Interview with Brigid Cara Reid for 2021 ILFORD CCP Salon
Photography by Brigid Cara Reid
Brigid Cara Reid is a Naarm based artist. Brigid's practice is informed by interesting and complex ideology including developmental psychology and personal narrative.
What's your name and background?
Brigid Cara Reid: My name is Brigid Cara Reid, I am an artist currently living and working in Naarm. I have a Bachelor of Fine Arts from Melbourne University’s Victorian College of the Arts and am currently studying a Masters of Arts Photography at Photography Studies College.
Is this the first time you have participated in Salon, and what is the story behind your submitted works?
BCR: This is the second time I have submitted work to CCP Salon and the second time my work has been included in the Milieu publication.
My practice is informed by developmental psychology and personal narrative and explores intimate relationships, collective memory, untold histories and domestic space. Attachment theory, neurospection and postmemory are some key concepts that I am working with at the moment.
What inspires you to take photos?
BCR: My work is often driven by a feeling or sensation. I rely on a more intuitive way of making images in an attempt to define something that often feels quite elusive and difficult to define.
How do you prefer to shoot and using what genre of instrument?

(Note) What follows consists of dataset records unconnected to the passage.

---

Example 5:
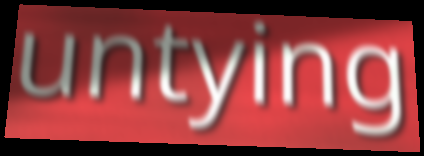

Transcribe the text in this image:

untyingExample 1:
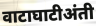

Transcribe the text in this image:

वाटाघाटीअंती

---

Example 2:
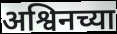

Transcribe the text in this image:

अश्विनच्या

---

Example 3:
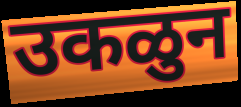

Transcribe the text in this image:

उकळुन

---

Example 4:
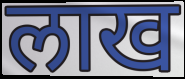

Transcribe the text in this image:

लाख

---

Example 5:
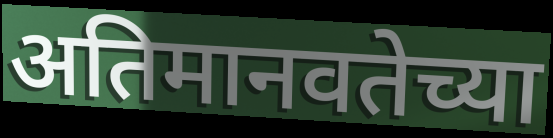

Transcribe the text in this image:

अतिमानवतेच्याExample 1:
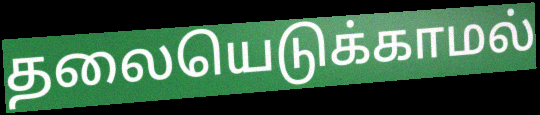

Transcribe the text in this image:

தலையெடுக்காமல்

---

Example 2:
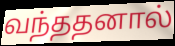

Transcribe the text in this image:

வந்ததனால்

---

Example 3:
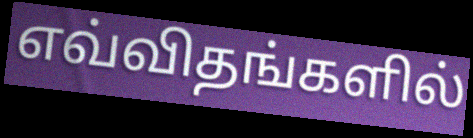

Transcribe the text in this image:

எவ்விதங்களில்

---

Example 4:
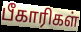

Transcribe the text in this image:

பீகாரிகள்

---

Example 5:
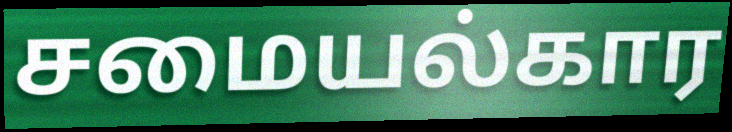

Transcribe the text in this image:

சமையல்கார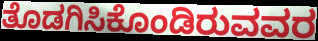
ತೊಡಗಿಸಿಕೊಂಡಿರುವವರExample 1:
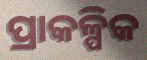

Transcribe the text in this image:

ପ୍ରାକଳ୍ପିକ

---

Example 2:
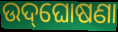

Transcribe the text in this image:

ଉଦ୍‌ଘୋଷଣା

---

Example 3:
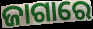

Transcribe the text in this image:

ଜାଗାରେ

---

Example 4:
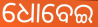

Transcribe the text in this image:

ଧୋବେଇ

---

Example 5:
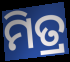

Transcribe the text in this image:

ମିତ୍ର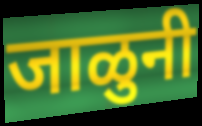
जाळुनीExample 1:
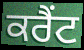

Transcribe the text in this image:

ਕਰੈਂਟ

BCR: Recently I have been making images using 35mm with a Pentax point and shoot. I like the fast paced nature of the point and shoot and its small size minimises the barriers that a camera can put between you and the subject/world.
Has your use of social media changed or influenced the way that you create, share and view your work?

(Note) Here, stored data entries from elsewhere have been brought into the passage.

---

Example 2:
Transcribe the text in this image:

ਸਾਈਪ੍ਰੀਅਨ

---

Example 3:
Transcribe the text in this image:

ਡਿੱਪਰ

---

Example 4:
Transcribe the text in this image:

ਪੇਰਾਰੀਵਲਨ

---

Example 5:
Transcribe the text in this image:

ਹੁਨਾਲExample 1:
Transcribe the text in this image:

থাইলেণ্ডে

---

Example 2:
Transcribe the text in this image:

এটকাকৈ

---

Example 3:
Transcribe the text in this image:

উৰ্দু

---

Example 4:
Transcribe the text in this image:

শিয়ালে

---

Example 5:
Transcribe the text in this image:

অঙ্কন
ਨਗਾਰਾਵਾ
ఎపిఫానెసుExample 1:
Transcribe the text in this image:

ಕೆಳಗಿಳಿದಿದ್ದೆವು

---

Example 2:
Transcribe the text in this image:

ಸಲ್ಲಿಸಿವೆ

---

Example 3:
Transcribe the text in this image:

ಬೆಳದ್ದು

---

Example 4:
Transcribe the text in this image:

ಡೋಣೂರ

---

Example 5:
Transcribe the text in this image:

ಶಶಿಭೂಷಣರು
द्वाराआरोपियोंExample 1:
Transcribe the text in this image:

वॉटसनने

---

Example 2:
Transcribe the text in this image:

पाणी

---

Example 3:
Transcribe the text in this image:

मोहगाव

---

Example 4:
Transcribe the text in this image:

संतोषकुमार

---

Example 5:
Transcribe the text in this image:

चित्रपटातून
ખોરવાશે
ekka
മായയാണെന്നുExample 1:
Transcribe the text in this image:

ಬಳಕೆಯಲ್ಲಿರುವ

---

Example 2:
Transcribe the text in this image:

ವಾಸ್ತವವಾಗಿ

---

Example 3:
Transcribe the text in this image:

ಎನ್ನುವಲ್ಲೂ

BCR: Having a public facing outcome, such as Instagram, for some of my more unpolished images and work in progress has been a really useful tool for developing ideas and sustaining momentum in my practice.

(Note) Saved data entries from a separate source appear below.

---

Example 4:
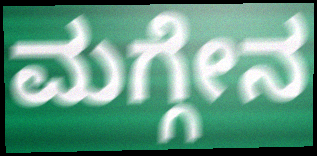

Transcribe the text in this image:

ಮಗ್ಗೇನ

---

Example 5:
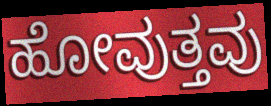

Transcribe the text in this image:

ಹೋವುತ್ತವು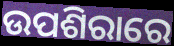
ଉପଶିରାରେ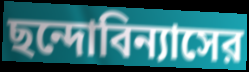
ছন্দোবিন্যাসের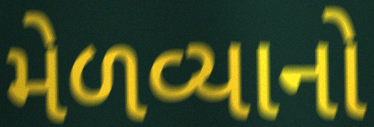
મેળવ્યાનો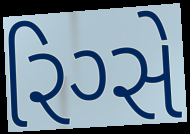
રિગ્સે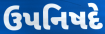
ઉપનિષદે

Which is stronger to you the influence of people or the influence of place?
BCR: This is a hard question for me because I am interested in the relationship between these two things. I am curious about the more invisible ways that people and place interact, for example the psychological impacts of place on a person or the idea that a place can be infused with a past occurrence.
If you could quiz one photographer about their method, who would it be?
BCR: I am currently very lucky to have Joanna Piotrowska as a mentor. Joanna’s images depict situations, gestures and staged actions between human beings, objects and space. Her work is interested in revealing the psychic mechanisms that operate below the surface of things.